The railway came under Canadian control when the Grand Trunk Railway purchased the bankrupt company in 1896 following a period of receivership. When the Grand Trunk itself was nationalized by the Canadian federal government and merged into Canadian National Railway in 1923, the Central Vermont became a subsidiary of CN, though it retained its own corporate identity and was operated with a degree of autonomy unusual for a subsidiary of such a large system. The CV weathered the Great Depression with difficulty, entering receivership again in December 1927 following the catastrophic flooding that struck Vermont that year, before being reorganized in 1930 under the same name.

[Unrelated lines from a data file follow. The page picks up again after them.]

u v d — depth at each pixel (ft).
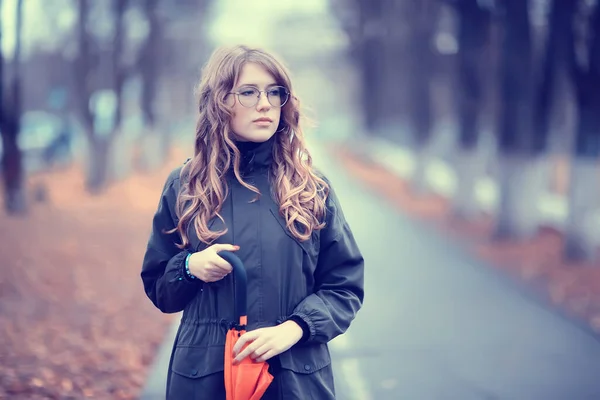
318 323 7.98
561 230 49.26
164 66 102.94
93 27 74.08
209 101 8.36
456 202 59.57
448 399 18.29
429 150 77.36
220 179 8.30
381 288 32.48
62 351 22.38
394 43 99.25
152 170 106.63
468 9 54.90
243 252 8.05
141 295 31.07
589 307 29.09
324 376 8.36
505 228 46.57
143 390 18.21
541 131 46.26
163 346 22.79
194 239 8.26
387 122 140.46
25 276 34.65
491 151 79.20
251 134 8.24
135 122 150.00
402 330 25.21
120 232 50.44
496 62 57.67
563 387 19.27
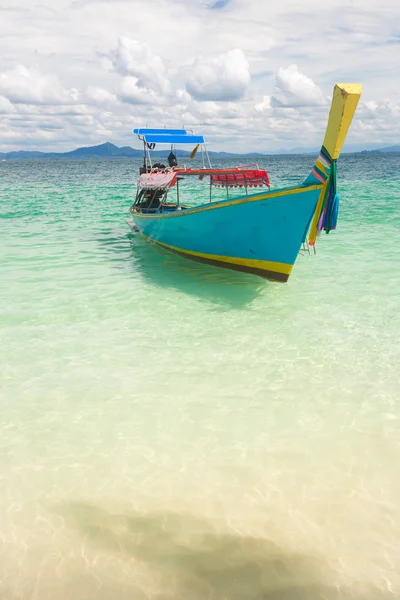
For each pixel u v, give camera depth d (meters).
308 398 5.22
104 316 7.57
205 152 12.25
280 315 7.63
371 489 3.86
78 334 6.89
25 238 13.92
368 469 4.10
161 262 10.99
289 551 3.28
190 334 6.93
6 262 10.87
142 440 4.53
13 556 3.24
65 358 6.16
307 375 5.71
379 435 4.56
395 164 82.56
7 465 4.18
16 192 30.62
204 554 3.25
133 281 9.41
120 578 3.07
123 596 2.95
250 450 4.37
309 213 7.94
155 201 13.59
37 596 2.95
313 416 4.88
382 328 7.03
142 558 3.22
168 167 11.40
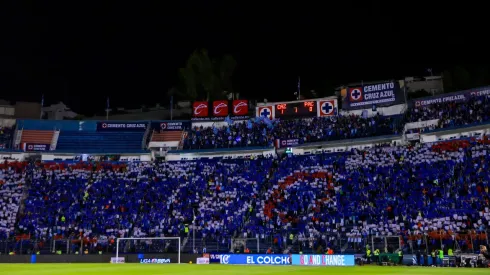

Dieselization arrived during the 1950s, with steam operations ending by 1957, and the decades that followed brought the gradual abandonment of unprofitable branch lines as highway competition intensified.
Canadian National ultimately decided to divest the Central Vermont, and in 1995 the property was spun off and reconstituted as the New England Central Railroad, bringing an end to nearly a century of operation under the CV name. The legacy of the Central Vermont endures in the infrastructure and routing of the New England Central, which continues to serve much of the same corridor through Vermont and into Connecticut that the CV had developed over more than a hundred years of operation. The railway's long history of connecting Canadian and American markets made it a notable participant in the regional economy of northern New England, and it remains a subject of considerable interest among historians of northeastern railroading.